==== TEKST DOKUMENTU ====

Odp: Never lose hope, czyli biało-czerwoni #1
« Odpowiedź #6 dnia: Lipiec 09, 2014, 17:59:43 »
Boże, jak bym strasznie chciał, żeby tak się wydarzyło naprawdę... Boniek rozczarował mnie strasznie wyborem selekcjonera, bo nie oszukujmy się - panowie byli dogadani jeszcze na długo przed zwolnieniem Fornalika, i to zapewne nie przy wykwintnym obiedzie. Kolesiostwo w PZPN hula, mimo że Zibi był moją wielką nadzieją na jego ukrócenie. Dlatego też mam pewność, że choćbyśmy w październiku pobili wszystkie wczorajsze rekordy Brazylii, to Nawałka będzie trwał aż do blamażu, którym stanie się wylądowanie w kwalifikacjach ME za wyspiarzami i Gruzją. Cóż, może źle się stało, że wygraliśmy z tą Litwą, bo porażka z drugim składem takich ogórów mogłaby sprawić, że pękłaby kolejna warstwa nadziei i śladów zaufania, jakim wciąż darzą tych patałachów kibice... Narodowy nadal pełny.

====

Wypisz wszystkie nazwy państw, które występują w tekście dokumentu, w takiej formie, w jakiej zostały w nim użyte. Odpowiadaj wyłącznie na podstawie tekstu dokumentu.

==== PODANE WPISY ====

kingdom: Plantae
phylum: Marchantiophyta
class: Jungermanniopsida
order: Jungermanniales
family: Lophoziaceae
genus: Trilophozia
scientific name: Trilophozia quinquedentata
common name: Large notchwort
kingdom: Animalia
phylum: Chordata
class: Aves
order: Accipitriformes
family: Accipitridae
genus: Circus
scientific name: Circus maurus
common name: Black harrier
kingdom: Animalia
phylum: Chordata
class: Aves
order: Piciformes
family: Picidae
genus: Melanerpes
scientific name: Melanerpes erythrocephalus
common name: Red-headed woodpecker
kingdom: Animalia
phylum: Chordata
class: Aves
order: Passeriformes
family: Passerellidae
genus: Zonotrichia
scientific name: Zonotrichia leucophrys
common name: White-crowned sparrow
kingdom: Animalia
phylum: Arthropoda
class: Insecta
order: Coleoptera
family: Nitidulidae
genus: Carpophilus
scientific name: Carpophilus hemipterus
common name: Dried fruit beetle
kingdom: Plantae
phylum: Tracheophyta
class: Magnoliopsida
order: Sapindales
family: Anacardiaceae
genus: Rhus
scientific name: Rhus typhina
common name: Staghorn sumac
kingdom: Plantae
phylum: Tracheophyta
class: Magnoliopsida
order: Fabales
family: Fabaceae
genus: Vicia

====

_WYNIK ZADANIA_.
Brazylii, Gruzją, Litwą